IHO: KenPom also ranks Washington 28th in the country in adjusted tempo after just one game. Does this team want to get out and run on offense, and what else should Penn followers look for from the Huskies on that end of the floor?

UWDP: Much like the full court press, the Huskies have also committed to bringing back their up tempo offense that was their calling card years ago but had to be scrapped. Romar has been adamant that he intends to push the tempo this season, and it was evident against Texas last Friday. Over the last three years, the Huskies have slowed the tempo and implemented a high-post offense. Though the slow pace is gone, there were still elements of the high post offense used against Texas, and the team’s big men, particularly Dickerson and Chriss, are skilled enough to run the high low offense.
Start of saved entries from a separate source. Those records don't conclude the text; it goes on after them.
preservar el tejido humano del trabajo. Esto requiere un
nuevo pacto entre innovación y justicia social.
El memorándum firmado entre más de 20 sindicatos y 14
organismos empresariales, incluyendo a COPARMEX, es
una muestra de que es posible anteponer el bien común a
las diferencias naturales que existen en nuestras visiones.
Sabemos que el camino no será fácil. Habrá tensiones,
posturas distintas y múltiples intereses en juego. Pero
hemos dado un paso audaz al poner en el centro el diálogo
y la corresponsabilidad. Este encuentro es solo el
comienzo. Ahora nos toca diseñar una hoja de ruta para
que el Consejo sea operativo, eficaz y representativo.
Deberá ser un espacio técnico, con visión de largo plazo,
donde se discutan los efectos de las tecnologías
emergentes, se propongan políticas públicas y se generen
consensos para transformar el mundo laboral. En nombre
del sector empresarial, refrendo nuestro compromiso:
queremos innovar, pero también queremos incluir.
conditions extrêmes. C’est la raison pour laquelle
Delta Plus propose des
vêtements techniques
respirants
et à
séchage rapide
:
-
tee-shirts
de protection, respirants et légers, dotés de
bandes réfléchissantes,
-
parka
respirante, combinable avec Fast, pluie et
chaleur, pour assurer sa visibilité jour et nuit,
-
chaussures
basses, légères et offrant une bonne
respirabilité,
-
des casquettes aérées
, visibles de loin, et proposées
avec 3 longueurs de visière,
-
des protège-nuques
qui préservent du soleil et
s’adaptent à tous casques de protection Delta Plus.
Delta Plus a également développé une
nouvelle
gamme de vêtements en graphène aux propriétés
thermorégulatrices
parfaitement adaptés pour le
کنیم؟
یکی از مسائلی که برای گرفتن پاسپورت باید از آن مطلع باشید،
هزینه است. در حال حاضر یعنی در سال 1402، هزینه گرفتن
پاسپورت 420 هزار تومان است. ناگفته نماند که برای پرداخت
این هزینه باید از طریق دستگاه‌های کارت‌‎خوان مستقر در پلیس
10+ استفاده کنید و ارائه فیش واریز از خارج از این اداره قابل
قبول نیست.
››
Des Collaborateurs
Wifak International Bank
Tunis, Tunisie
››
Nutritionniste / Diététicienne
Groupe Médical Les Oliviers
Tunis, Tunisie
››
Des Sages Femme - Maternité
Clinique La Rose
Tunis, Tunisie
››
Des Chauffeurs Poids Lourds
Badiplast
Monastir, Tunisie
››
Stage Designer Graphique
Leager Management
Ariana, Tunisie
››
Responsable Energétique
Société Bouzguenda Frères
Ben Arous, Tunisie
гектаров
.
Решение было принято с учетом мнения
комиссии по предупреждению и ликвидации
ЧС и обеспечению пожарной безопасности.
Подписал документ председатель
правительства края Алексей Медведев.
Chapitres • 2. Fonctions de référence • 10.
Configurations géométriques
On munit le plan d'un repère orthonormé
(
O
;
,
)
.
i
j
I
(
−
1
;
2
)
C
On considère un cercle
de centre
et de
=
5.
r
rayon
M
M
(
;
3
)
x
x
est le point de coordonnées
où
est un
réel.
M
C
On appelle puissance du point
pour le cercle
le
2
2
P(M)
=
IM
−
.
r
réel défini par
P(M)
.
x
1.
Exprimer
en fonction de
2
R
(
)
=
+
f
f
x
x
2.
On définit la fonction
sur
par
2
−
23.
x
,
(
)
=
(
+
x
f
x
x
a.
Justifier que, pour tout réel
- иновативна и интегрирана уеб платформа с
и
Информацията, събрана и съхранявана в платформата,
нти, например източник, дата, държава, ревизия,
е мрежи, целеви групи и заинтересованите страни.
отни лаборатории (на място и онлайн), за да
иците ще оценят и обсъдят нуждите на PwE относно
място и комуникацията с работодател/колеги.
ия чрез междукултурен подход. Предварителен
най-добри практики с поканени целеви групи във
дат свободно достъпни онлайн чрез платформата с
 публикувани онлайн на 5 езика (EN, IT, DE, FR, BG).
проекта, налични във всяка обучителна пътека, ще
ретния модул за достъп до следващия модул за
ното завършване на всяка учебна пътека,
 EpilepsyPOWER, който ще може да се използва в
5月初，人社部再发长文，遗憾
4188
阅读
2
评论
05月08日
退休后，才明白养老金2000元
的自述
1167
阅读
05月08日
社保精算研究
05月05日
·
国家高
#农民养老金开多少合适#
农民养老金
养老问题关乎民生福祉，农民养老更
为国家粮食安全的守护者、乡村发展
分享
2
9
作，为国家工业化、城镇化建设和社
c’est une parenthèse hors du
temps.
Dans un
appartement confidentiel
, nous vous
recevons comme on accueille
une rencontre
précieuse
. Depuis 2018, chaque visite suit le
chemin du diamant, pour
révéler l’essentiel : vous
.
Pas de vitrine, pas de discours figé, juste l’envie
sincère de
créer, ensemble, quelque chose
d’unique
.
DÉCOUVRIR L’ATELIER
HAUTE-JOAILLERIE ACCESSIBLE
However, if last Friday’s game was an indication for how the remainder of the season will play out, the Huskies will primarily rely on a dribble drive offense that puts the ball in their hands of their skill play makers on the wings and in the guard positions.

IHO: UW was ranked by 247 Sports as having the No. 11 ranked 2015 recruiting class in the country. Where is coach Lorenzo Romar at in the process of figuring out how these freshmen and other Huskies fit together?

UWDP: The recruiting class was actually ranked even higher by, at No. 6 in the country, and is the highest-rated class to ever come through Montlake. Honestly, it’s hard to answer that question, because I am not at practice every day and watching the process take place firsthand. What I can say though is that this team certainly seems to play with a lot of confidence, and they don’t seem to be intimidated by the moment much at all. Obviously, the chemistry is a work in process and this team is far from a finished product, and I still question whether senior point guard Andrew Andrews and freshman point guard David Crisp should be on the floor together at the same time. That being said, it is easy to tell that these guys like playing together, and that even though all of the freshman possess impressive individual talent, they do seem to rally together well as a team.

IHO: What do you expect the atmosphere at Hec Edmundson Pavilion to be for this matchup?

UWDP: Honestly, I’m not expecting a very raucous crowd. Attendance for Huskies basketball games has a dipped a bit in recent years as the Huskies have missed the tournament and stagnated a bit. Husky fans also don’t seem to come out in overwhelming numbers for smaller (no offense intended) nonconference teams. I expect the biggest advantage for the Huskies in terms of homecourt advantage will be the fact that Penn has to make the trip across the country for the game.

IHO: Does anybody on the Huskies have a beard like Penn senior center and Kirkland native Darien Nelson-Henry, the inspiration for this game being scheduled?

UWDP: Haha no, not even close. The Huskies are a pretty clean shaven club, with only a few guys sporting some peach fuzz. Forward Malik Dime does sport a pretty impressive flat top though.

IHO: What’s your prediction for Saturday’s matchup?

UWDP: Since the Huskies are such a young club, it is really hard to predict how their games will go, mainly because we just simply haven’t seen them play together all that much yet. That being said, this team is incredibly talented (albeit it is very raw talent at this point) and athletic, and I expect their up tempo play and full court pressure defense, as well as their athleticism to eventually overwhelm the Quakers. I do expect them to give the Huskies a tough half or so though. However, I do  expect the coaching staff, as well as the few remaining players from last year’s team, to mention  the game against Stony Brook last year (Stony Brook came into HecEd and knocked off the then undefeated Huskies 62-57) and what can happen if they overlook teams they “should” beat.